Techniques

Voici quelques techniques manuelles dont nous nous servons quotidiennement à l’atelier pour la réalisation des produits de maroquinerie.

Tout commence par le gabarit !
Parce que sans lui, rien ne sera vraiment ajustable et reproductible. Un gabarit bien exécuté, c’est la moitié du travail déjà fait.
On ne parle pas ici de « l’art du trait » intervenant en amont, mais qui justement relève d’un « art » complexe et exigeant que nous n’apprendrons pas à l’atelier.
Soyons juste concrets et pratiques : Pour réaliser un produit, du simple porte-cartes au sac le plus recherché, il nous faut créer nos propres gabarits en carton (équivalent des « patrons » en couture). Ils servent à couper toutes les pièces de cuir.
Pour cela, il n’est pas besoin d’instruments très compliqués. Il faut du carton, un réglet et un outil de coupe.

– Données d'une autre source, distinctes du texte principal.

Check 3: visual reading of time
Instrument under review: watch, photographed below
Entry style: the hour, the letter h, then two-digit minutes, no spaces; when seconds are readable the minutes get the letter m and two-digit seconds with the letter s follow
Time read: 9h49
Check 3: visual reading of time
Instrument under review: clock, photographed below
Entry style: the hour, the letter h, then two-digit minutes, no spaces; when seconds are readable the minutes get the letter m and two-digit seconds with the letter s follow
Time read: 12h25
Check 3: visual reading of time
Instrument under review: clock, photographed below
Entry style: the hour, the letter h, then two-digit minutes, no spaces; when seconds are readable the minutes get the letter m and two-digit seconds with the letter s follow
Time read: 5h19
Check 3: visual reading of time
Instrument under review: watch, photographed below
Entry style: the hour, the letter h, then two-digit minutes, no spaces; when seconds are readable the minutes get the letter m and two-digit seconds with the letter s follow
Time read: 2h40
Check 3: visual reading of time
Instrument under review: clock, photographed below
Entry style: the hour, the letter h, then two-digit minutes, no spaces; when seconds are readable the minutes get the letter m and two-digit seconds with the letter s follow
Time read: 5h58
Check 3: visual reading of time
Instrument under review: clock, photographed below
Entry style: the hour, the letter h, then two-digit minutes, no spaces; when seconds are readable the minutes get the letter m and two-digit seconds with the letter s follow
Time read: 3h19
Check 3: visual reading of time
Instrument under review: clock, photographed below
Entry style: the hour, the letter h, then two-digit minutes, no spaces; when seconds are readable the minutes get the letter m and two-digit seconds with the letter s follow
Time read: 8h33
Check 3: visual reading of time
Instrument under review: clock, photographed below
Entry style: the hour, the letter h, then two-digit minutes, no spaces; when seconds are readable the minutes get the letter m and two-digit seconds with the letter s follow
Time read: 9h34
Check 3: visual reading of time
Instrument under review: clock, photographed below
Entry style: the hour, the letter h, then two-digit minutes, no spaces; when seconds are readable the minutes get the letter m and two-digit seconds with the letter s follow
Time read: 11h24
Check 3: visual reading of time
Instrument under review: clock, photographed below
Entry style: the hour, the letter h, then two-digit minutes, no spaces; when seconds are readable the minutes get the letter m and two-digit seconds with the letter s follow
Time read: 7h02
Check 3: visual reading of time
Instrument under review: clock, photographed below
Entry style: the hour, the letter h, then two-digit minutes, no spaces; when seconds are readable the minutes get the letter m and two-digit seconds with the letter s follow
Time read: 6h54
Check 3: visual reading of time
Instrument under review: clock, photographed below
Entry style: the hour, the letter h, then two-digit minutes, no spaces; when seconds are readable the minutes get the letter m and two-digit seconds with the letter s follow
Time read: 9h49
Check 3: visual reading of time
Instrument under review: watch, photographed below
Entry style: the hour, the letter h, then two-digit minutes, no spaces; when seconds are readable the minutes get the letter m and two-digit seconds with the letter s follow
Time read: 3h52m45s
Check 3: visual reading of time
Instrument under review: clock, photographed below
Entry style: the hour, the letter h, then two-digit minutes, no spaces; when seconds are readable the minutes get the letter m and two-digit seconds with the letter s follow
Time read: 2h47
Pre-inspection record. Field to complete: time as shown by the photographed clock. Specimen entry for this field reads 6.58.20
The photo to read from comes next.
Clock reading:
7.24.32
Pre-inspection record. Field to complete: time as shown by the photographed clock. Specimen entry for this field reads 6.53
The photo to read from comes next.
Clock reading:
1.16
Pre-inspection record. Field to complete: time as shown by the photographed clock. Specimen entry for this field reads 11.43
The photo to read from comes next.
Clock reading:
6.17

Et le tour est joué !
Et tout sera d’équerre !

Le parage est l’art de découper une petite bande de cuir sur les bords destinés à la couture avec une lame à parer. Imaginons deux pièces de cuir que l’on veut coudre ensemble, chacune ayant la même épaisseur. Il sera plus esthétique d’avoir une épaisseur égale à celle d’une seule pièce qu’une double épaisseur. Il convient donc de tailler au bord de chaque pièce la moitié de l’épaisseur. Et nous aurons une jolie tranche à l’assemblage. Le geste exige un apprentissage et un bon coup de main, mais la beauté est à ce prix !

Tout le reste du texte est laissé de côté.